Being so sure that I would hit my goal weight yesterday has meant that I've now become incredibly paranoid about why I didn't hit it and I've started to think that I jinxed myself by doing certain things like,
1) Writing out a blog post in preparation for me reaching goal
2) Not taking a photo all day for Project 365, so certain was I that the photo for yesterday would feature something about me reaching goal weight.
3) Planning to maybe, possibly take an after picture to go with a before picture that I found.
See? Tempting fate.
I could have put on 0.5lb because I just ate too much last week.
We'll never know.
But just in case there is such a thing as fate and just in case it has just bitchslapped me in the face for getting ideas above my station I'm going to post what I was planning to write when I'd reached goal, therefore cancelling out any bad vibes.

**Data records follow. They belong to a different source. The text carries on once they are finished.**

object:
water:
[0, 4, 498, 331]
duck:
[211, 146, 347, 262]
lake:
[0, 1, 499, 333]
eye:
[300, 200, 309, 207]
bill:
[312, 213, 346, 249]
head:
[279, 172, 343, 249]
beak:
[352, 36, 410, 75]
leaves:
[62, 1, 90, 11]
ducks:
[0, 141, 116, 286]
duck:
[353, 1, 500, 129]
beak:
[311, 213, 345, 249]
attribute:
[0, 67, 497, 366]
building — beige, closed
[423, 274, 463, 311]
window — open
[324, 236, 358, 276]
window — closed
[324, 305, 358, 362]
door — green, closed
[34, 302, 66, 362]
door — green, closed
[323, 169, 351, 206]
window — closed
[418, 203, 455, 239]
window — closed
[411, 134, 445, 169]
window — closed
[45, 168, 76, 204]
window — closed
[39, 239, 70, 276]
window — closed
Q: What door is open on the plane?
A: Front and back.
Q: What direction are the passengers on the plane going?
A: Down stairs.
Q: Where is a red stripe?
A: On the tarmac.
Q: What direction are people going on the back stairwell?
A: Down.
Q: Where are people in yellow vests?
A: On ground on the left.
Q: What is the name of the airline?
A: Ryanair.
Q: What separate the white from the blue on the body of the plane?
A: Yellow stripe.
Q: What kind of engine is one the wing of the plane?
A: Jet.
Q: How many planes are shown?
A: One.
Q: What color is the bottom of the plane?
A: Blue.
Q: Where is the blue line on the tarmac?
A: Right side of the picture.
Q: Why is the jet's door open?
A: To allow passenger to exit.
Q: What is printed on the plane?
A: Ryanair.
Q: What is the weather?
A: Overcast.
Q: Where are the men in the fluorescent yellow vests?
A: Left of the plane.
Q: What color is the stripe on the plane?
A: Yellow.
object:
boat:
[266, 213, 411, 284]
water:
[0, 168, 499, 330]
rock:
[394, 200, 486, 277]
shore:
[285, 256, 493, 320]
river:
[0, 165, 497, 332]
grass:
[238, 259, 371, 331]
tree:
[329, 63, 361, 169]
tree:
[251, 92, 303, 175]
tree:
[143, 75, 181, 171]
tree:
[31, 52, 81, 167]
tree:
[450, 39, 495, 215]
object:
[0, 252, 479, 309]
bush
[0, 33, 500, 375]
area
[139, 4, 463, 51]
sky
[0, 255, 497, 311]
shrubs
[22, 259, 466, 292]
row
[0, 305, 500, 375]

So what follows is some stuff that I've written down over the past 9 months - just some observations that I have made since I started losing weight. They're absolutely not dieting tips, different things work for different people and I wouldn't presume to tell you the "right" way to go about dieting, these are merely unexpected things that have happened to me along the way.
1. You go through stages where you suddenly appear a lot slimmer. You may lose a steady 1/2lbs each week but there is a sudden KABLAMMO moment where you look like you’ve lost a stone overnight. You’ll know when these stages are because these are the times that everyone notices you’re losing weight and gives you compliments. It’s also the time when your jeans go from fitting you to falling down with apparently no in-between stage.
2. You can lose weight from your fingers and your feet. Crazy but true. I can now fit into a size 7 in some shops when I never could before. Some shoes have had to be binned because they fall off, even with inserts put in them and the ring that my Mum bought me now fits, I’d been in denial that the reason it didn’t fit was because my fingers were too fat.
3. And speaking of denial...you don’t realise it but you’re in it. Once you lose weight you can look back at yourself and shake your head in disbelief and go “What were you thinking?” How could you possibly kid yourself that what you were eating is ok and not too fattening?! How could you look at photos of yourself and not see it? Or dismiss it as a bad photo of you? Simple answer is it’s easier to be in denial and I have seen just how easy it is to delude yourself – a trap I’m determined not to fall into again (unless I decide that the reason I've put weight on is not because I ate too much but because I tempted fate. See? Told you it was easy to fall into.)
4. You, as a person, become all about the weight. When you’re fat no-one mentions your body shape or size (making it easier to be in denial by the way), once you start losing weight it all becomes about that. You know that people are looking at your body and in a strange way you actually become a little more self-conscious than you ever were when you were overweight.
5. The expense. Holy moly is it expensive. New everything. New jeans, new trousers, new skirts, new tops, new belts, new bras, new knickers (yes really, some of mine were in danger of falling around my ankles). You might have an income to support shopping in Monsoon or you might be frequenting charity shops but either way, losing weight costs money. It’s been horrible not being able to afford nice things – you’ve lost all this weight and you want to look good, not be walking down the road with one hand holding your trousers up. I should have been like one woman in my WW meeting whose husband gave her £10 for every 1lb she lost. (I know. Where do they grow husbands like that?!)
6. I have a strange fear of bones. I don’t particularly like touching them, it makes me squirm somewhat. Tell me a story about you breaking your collarbone and you’ll see me start to squint and shy away. So the reappearance of my collar bones has had a strange impact on me. It’s great to see them and go “Hell yes I’ve lost weight” but at the same time the sight of them makes me feel a little queasy. Same with my pelvis, we do an exercise in Pump that means your hands touch your pelvic bone and it really makes me want to vomit. (Please note, this makes me sound like I’m a walking skeleton, I’m really not, they’re just noticeable to me because of my slight issue with them.) My knees freaked me out the other day when I accidentally rested my hand on them – where’s all the squishiness gone? Bleurgh.
7. I now have absolutely no idea of what suits me. My whole body shape has changed and I've been left feeling a little bit bewildered. It's difficult to know if you didn't get away with certain things because you were fat or because you just don't suit them. I have overcome my fear of leggings, that was definitely a fat thing, and I'm slowly overcoming my huge fear of dresses now that I've discovered that my legs are nowhere near as bad as I thought they were, they were just too big. But it's quite scary I have no idea what my 'style' is or what I should be wearing or how I should be wearing it, if ever there was a girl in need of Gok Wan it's me.
So stuff you fate! I've posted it. Ha! In. your. face.